Ich tendiere ja zu Letzterem, auch wenn mir bewusst ist, dass das Ergebnis in einem Desaster für die SPD enden wird. German Angst, weil die Aktienkurse erst mal auf Talfahrt gehen werden. KeinE GegenkandidatIn zur beliebten Angela Merkel und, viel schlimmer, mangelnde Nachwuchsförderung und daher wenig neue Gesichter in der zweiten Reihe. Abstrafung an der Wahlurne dafür, dass man „schuld“ an dem Ende der GroKo ist. Und damit verbunden eine mögliche absolute Mehrheit für die CDU/CSU, Macht- aber auch Arbeitsplatzverlust bei der SPD, Verlust von politischem Einfluss auf Bundesebene etc. pp.

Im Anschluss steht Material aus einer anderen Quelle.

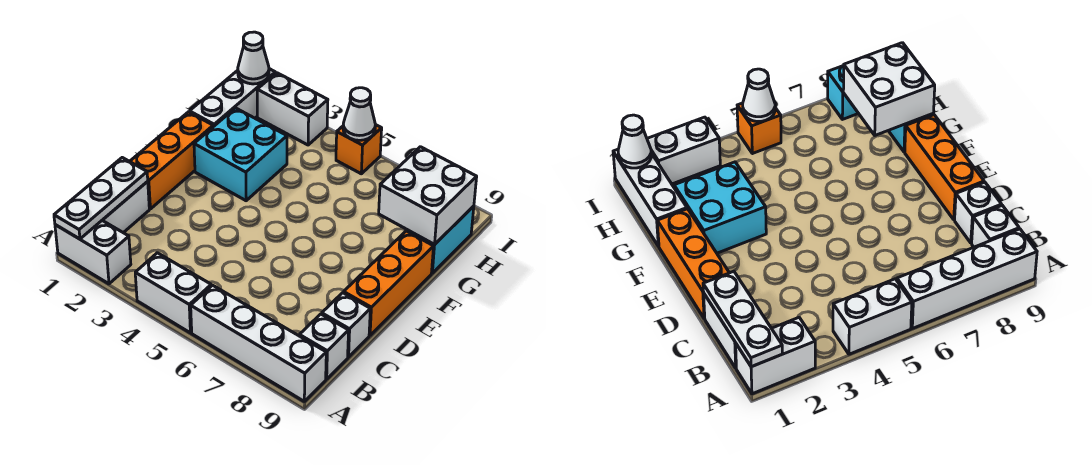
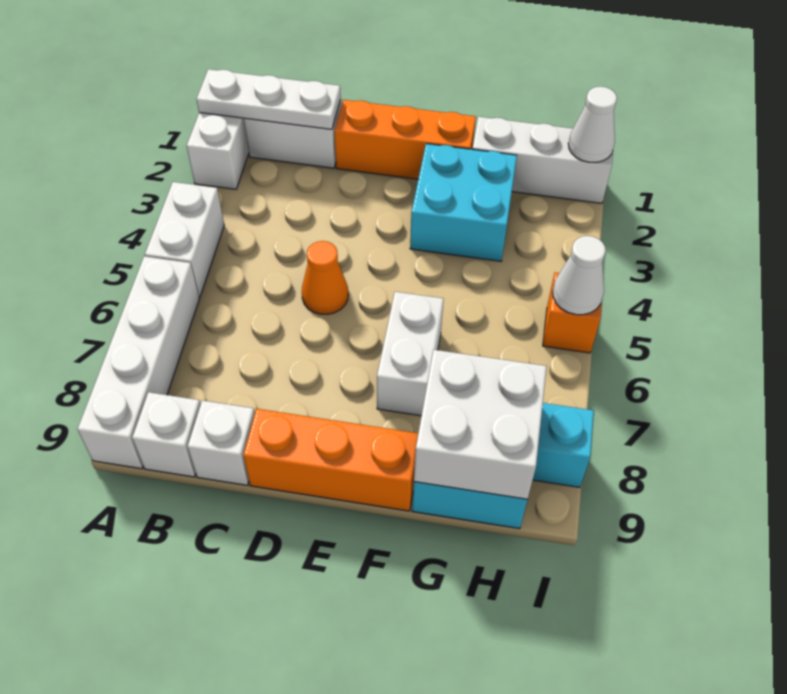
none -> orange 1x1 cone [302,241,348,314]
white 1x2 brick [257,73,328,145] -> white 1x2 brick moved to [377,292,443,416]

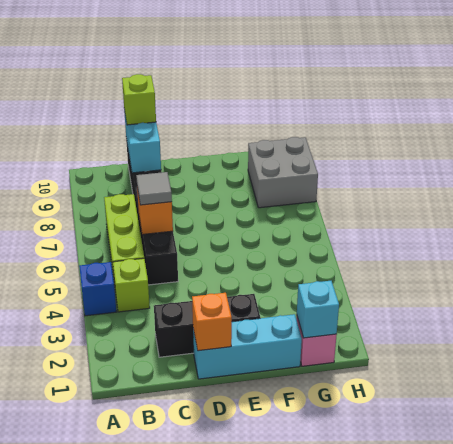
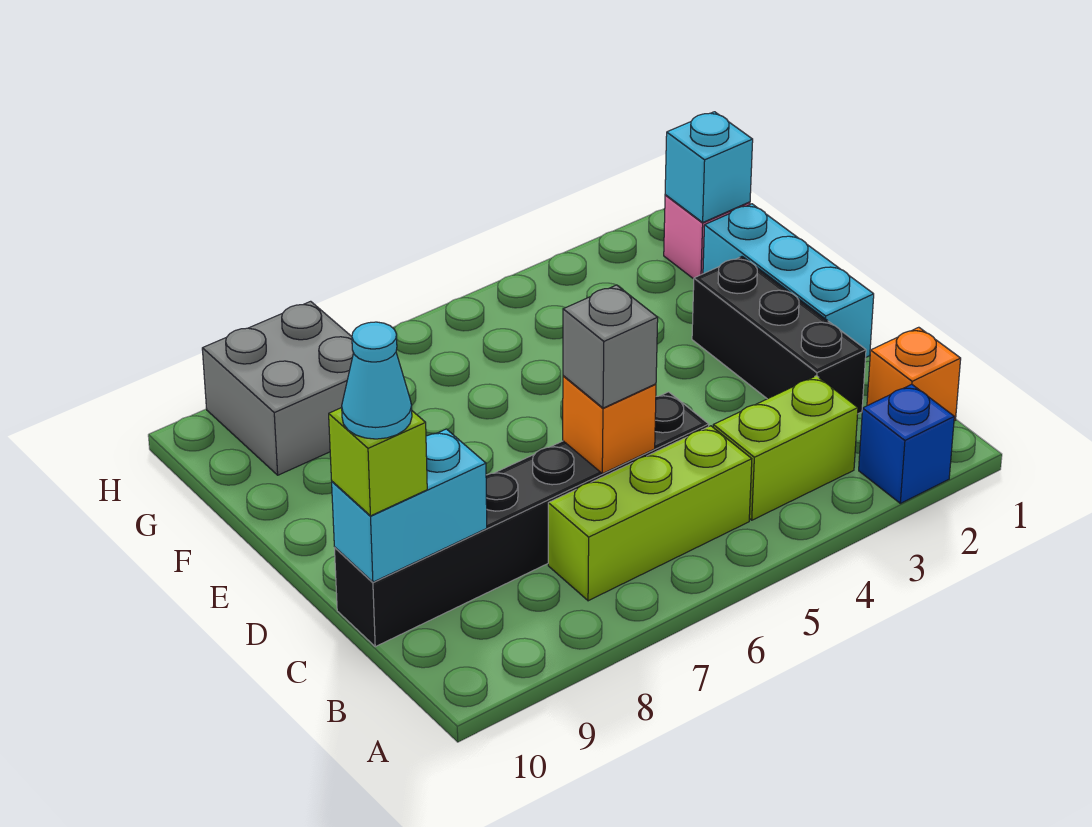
blue 1x1 brick [79,262,116,316] -> blue 1x1 brick moved to [859,384,954,503]
lime 1x1 brick [113,258,150,312] -> lime 1x2 brick [713,376,858,520]
grey 1x1 tile [136,172,172,205] -> grey 1x1 brick [563,285,658,408]
none -> cyan 1x1 cone [342,322,412,439]
orange 1x1 brick [192,293,232,351] -> orange 1x1 brick moved to [867,327,961,421]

Aber was wäre die Alternative? Die positiven Dinge im Koalitionsvertrag haben wir schon umgesetzt und bis zur Wahl heimst sich die Kanzlerin, mit der in der Öffentlichkeit die Erfolge leider verbunden werden, die Lorbeeren ein. Ich glaube derzeit nicht, dass die SPD bei der kommenden Wahl deutlich Stimmenanteile zugewinnen wird. Und dann hätten wir eben 2017 die Situation, die mit einem Bruch der Koalition schon heute entstehen könnte, allerdings ohne ein „reinigendes Feuer“ mit der Chance auf einen politischen Schwenk und letztlich einen „Imagewandel“, weg von der verhassten Hartz-IV-Partei.

Ich glaube, ein mutiger Schritt in Richtung Neuwahlen täte der SPD gut. Und ich glaube auch, dass es dazu nicht kommen wird, denn an der Regierungsbeteiligung hängen auch innerhalb der Partei zu viele Interessen. Nicht mal nur die Lust auf die Gestaltungsmöglichkeit, sei sie auch noch so klein, sondern schlicht die finanzielle Existenz.